Task item = Give back all of the data below word for word, leaving out the pictures.

-- Exercise materials follows --

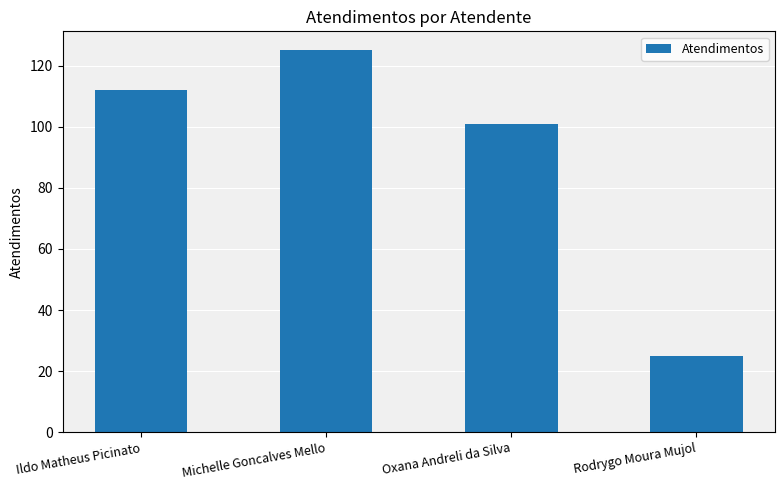

At which label is the value closest to 75?

Oxana Andreli da Silva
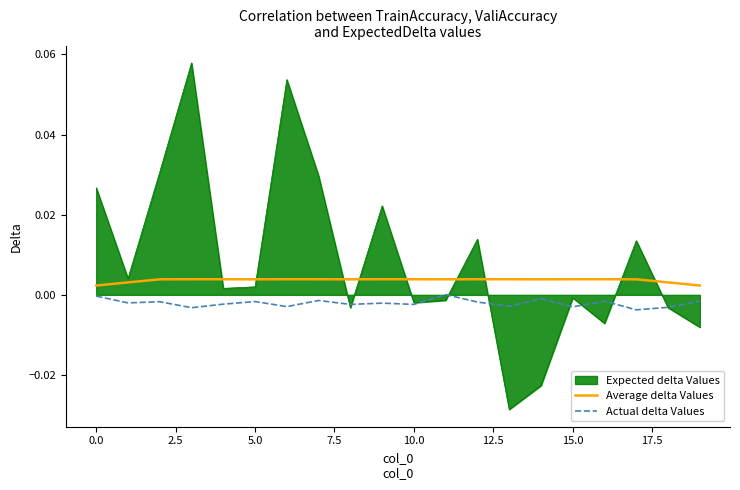

Rank the series by their maximum value, from lowest to highest.

Actual delta Values, Average delta Values, Expected delta Values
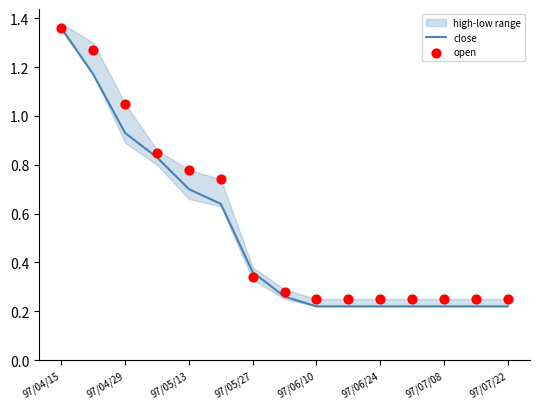

Is it true that close equals 2.3 at 97/04/15?

False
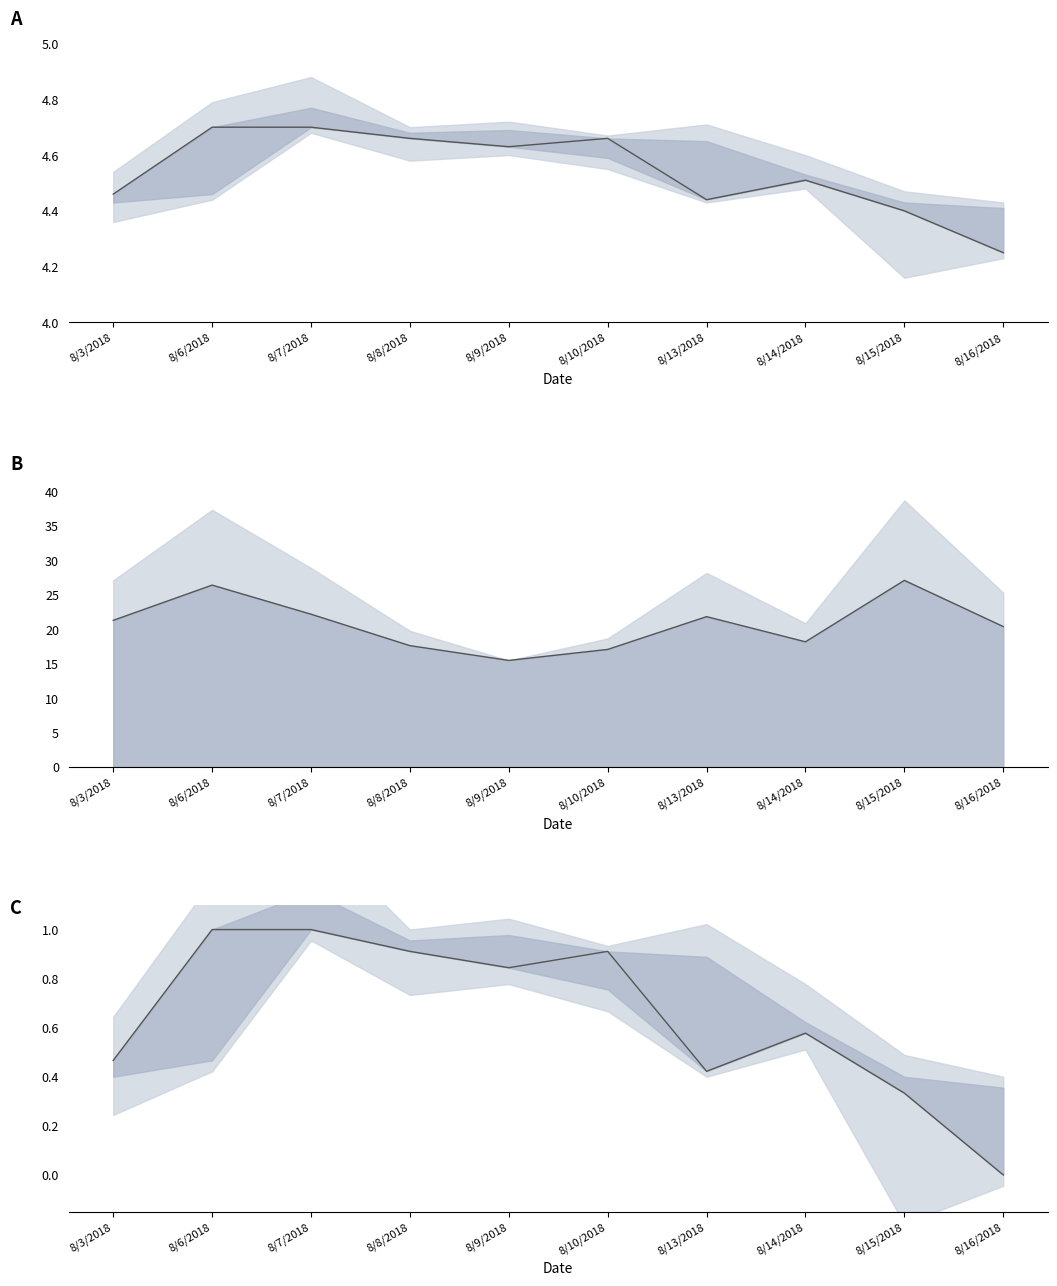

True or false: Volume mid and Close intersect in this chart.

False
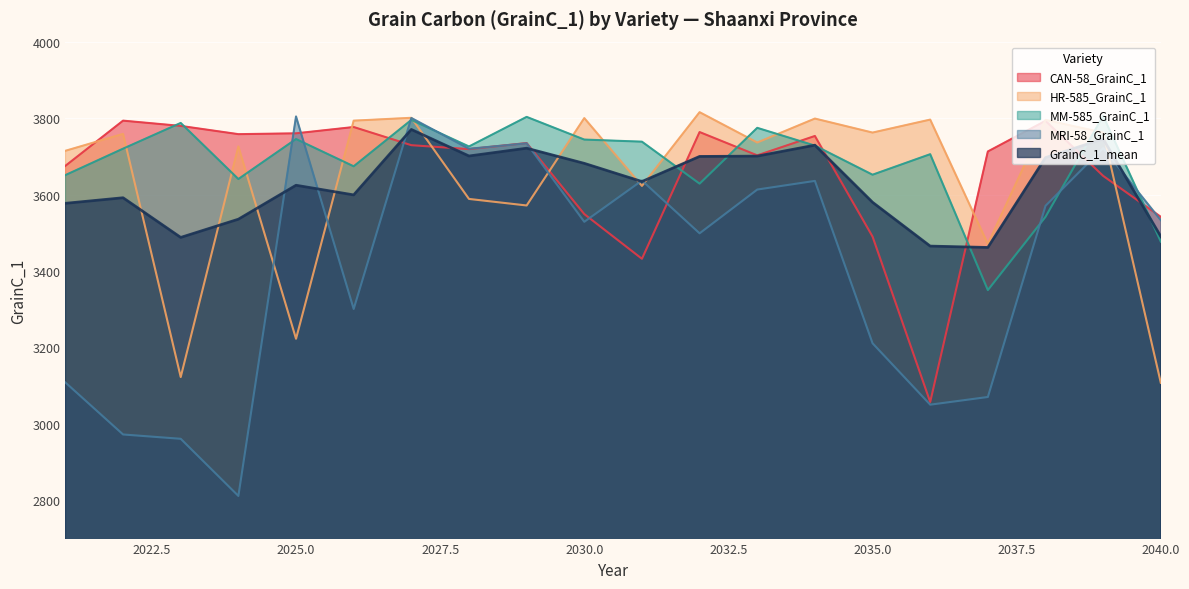

Does the chart display data point markers on the line(s)?

No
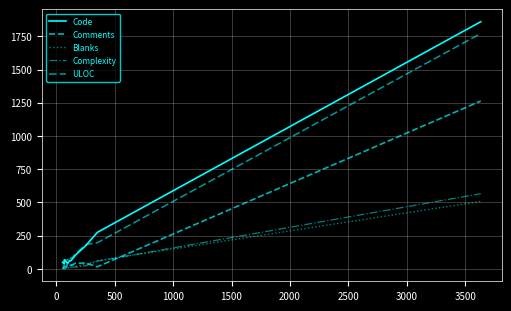

True or false: Complexity and ULOC intersect in this chart.

False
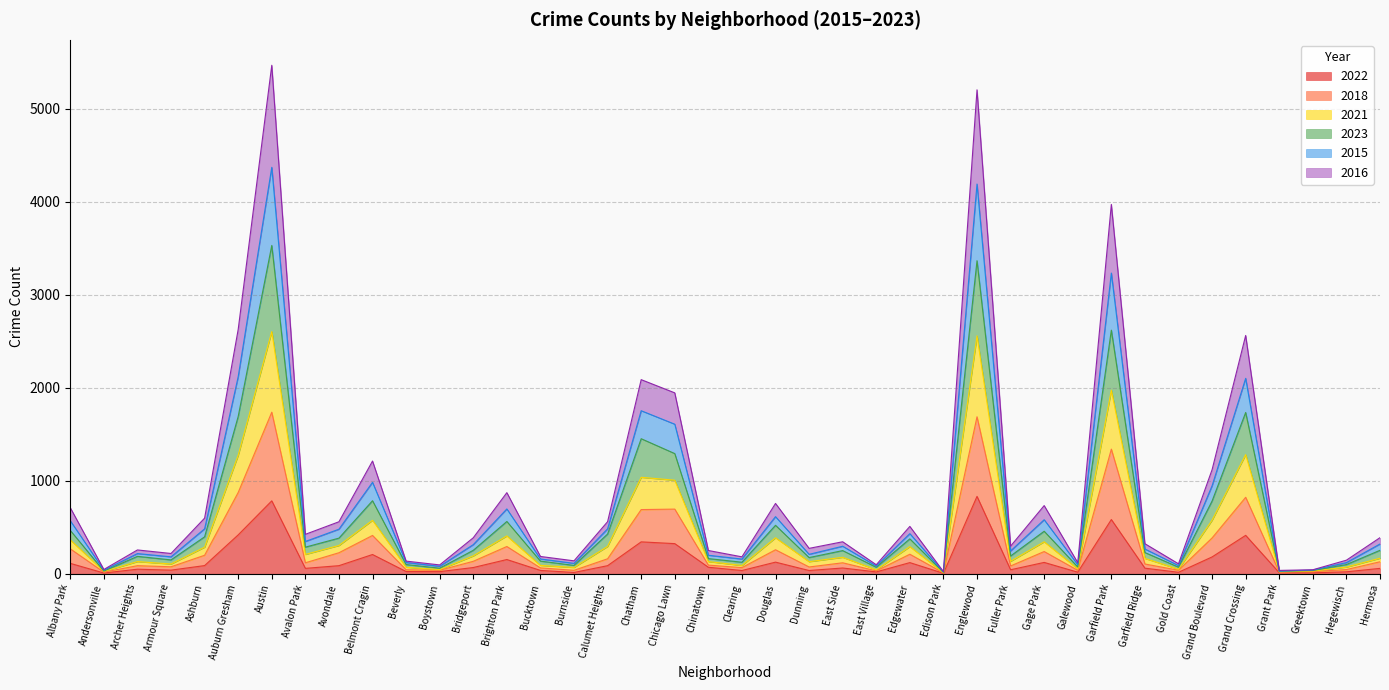

The 2022 series shows 181 at Grand Boulevard. True or false?

True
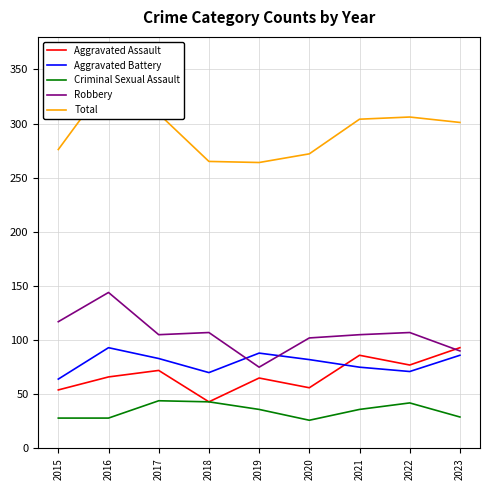

How many categories are shown in the chart?

9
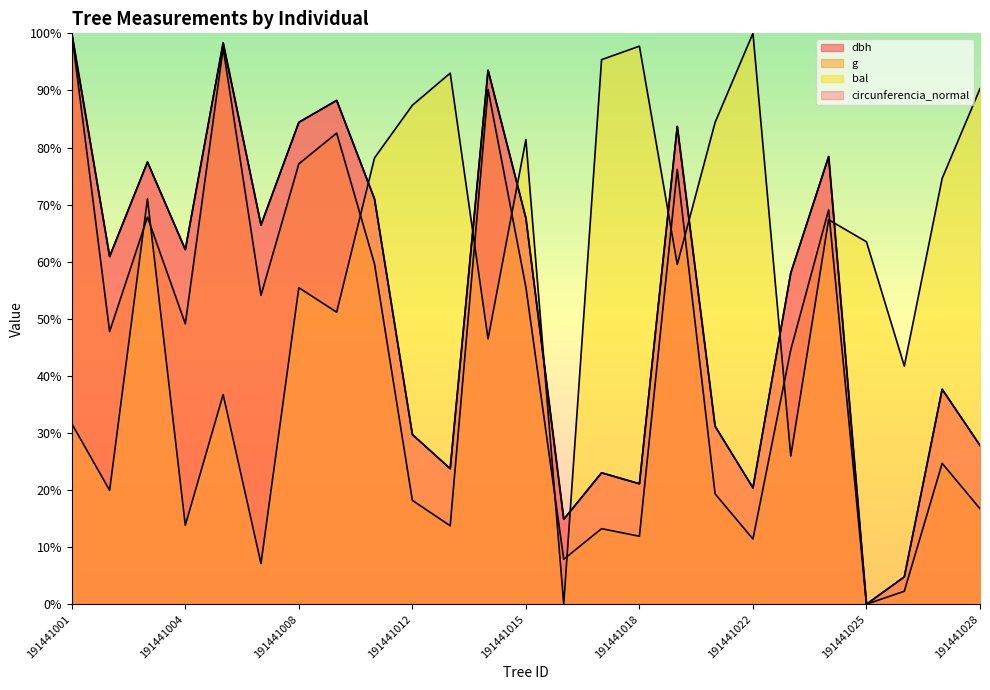

Does the chart display data point markers on the line(s)?

No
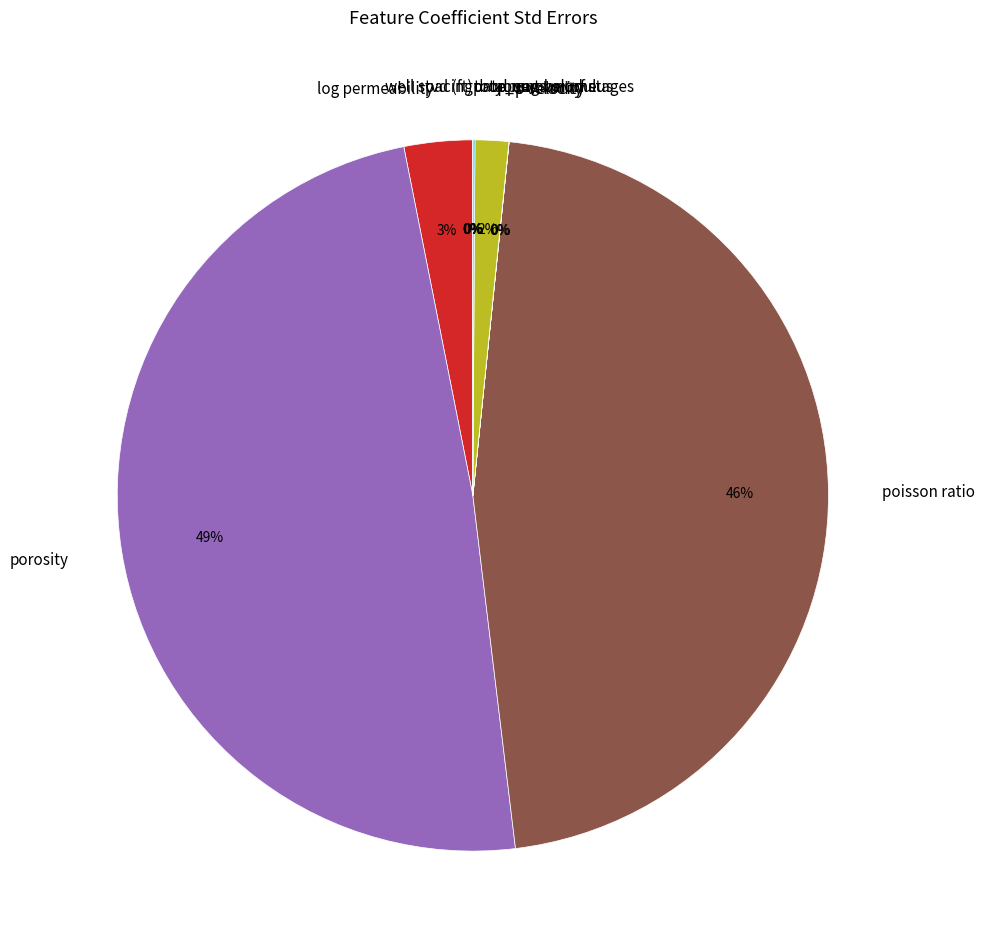

Which has a higher value, log permeability or poisson ratio?

poisson ratio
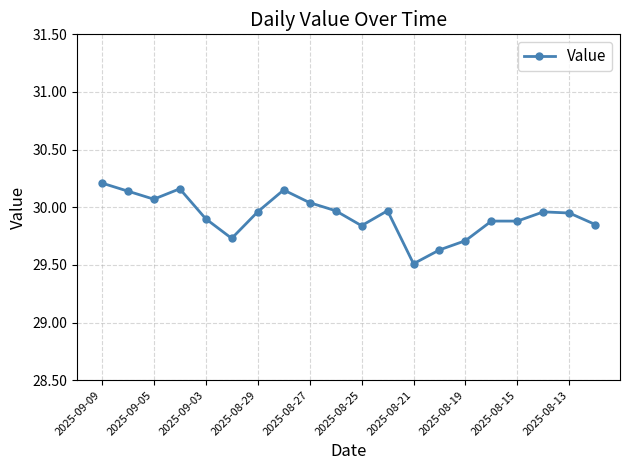

How many lines are shown in the chart?

1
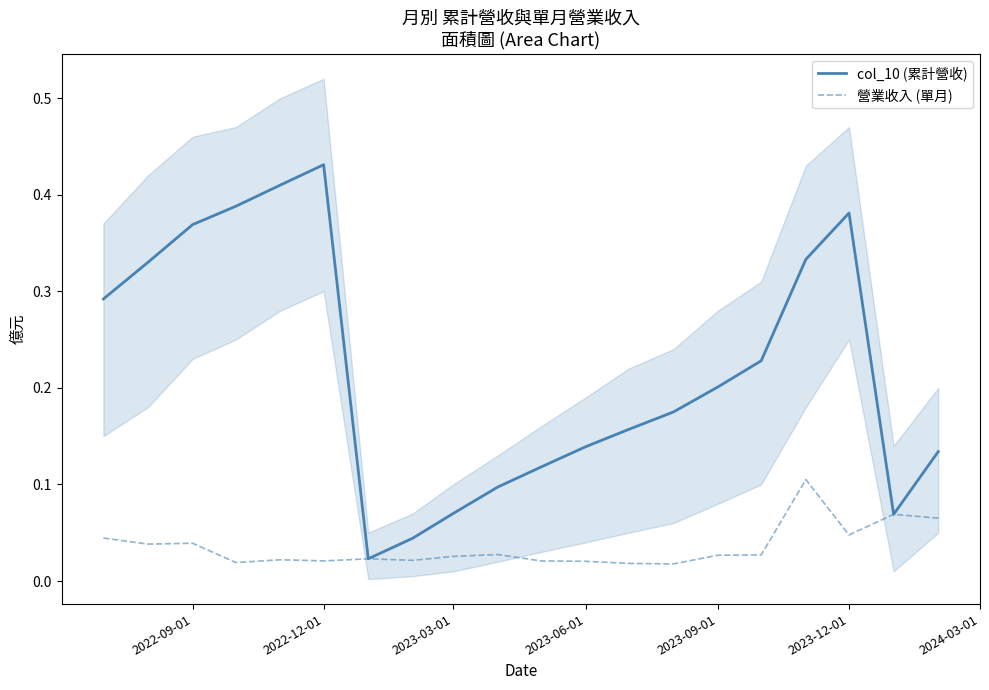

Is the value of col_10 (累計營收) at 2023-12-01 greater than the value of 營業收入 (單月) at 2022-12-01?

Yes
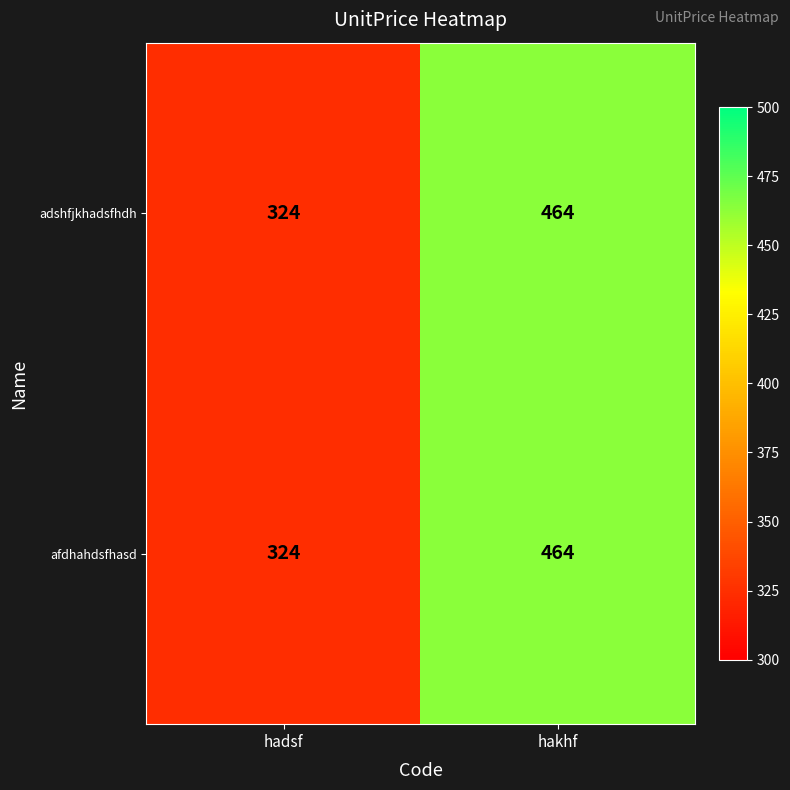

At which category is the sum across all series the highest?

hakhf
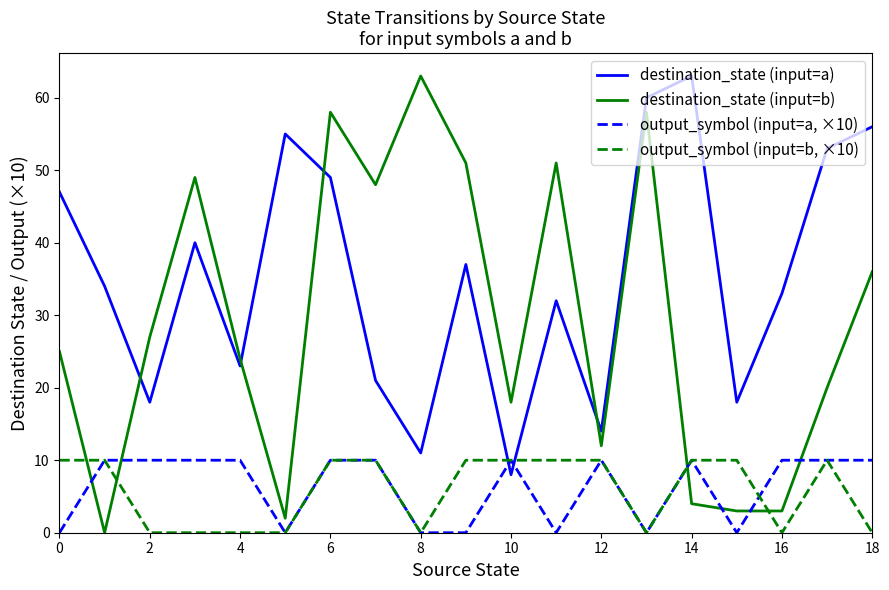

Which series ends up on top after the final intersection of output_symbol (input=a, ×10) and destination_state (input=b)?

destination_state (input=b)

-- Exercise materials concluded --

Exercise response =
At which label is the value closest to 75?

Oxana Andreli da Silva

Rank the series by their maximum value, from lowest to highest.

Actual delta Values, Average delta Values, Expected delta Values

Is it true that close equals 2.3 at 97/04/15?

False

True or false: Volume mid and Close intersect in this chart.

False

Does the chart display data point markers on the line(s)?

No

True or false: Complexity and ULOC intersect in this chart.

False

The 2022 series shows 181 at Grand Boulevard. True or false?

True

How many categories are shown in the chart?

9

Does the chart display data point markers on the line(s)?

No

Which has a higher value, log permeability or poisson ratio?

poisson ratio

How many lines are shown in the chart?

1

Is the value of col_10 (累計營收) at 2023-12-01 greater than the value of 營業收入 (單月) at 2022-12-01?

Yes

At which category is the sum across all series the highest?

hakhf

Which series ends up on top after the final intersection of output_symbol (input=a, ×10) and destination_state (input=b)?

destination_state (input=b)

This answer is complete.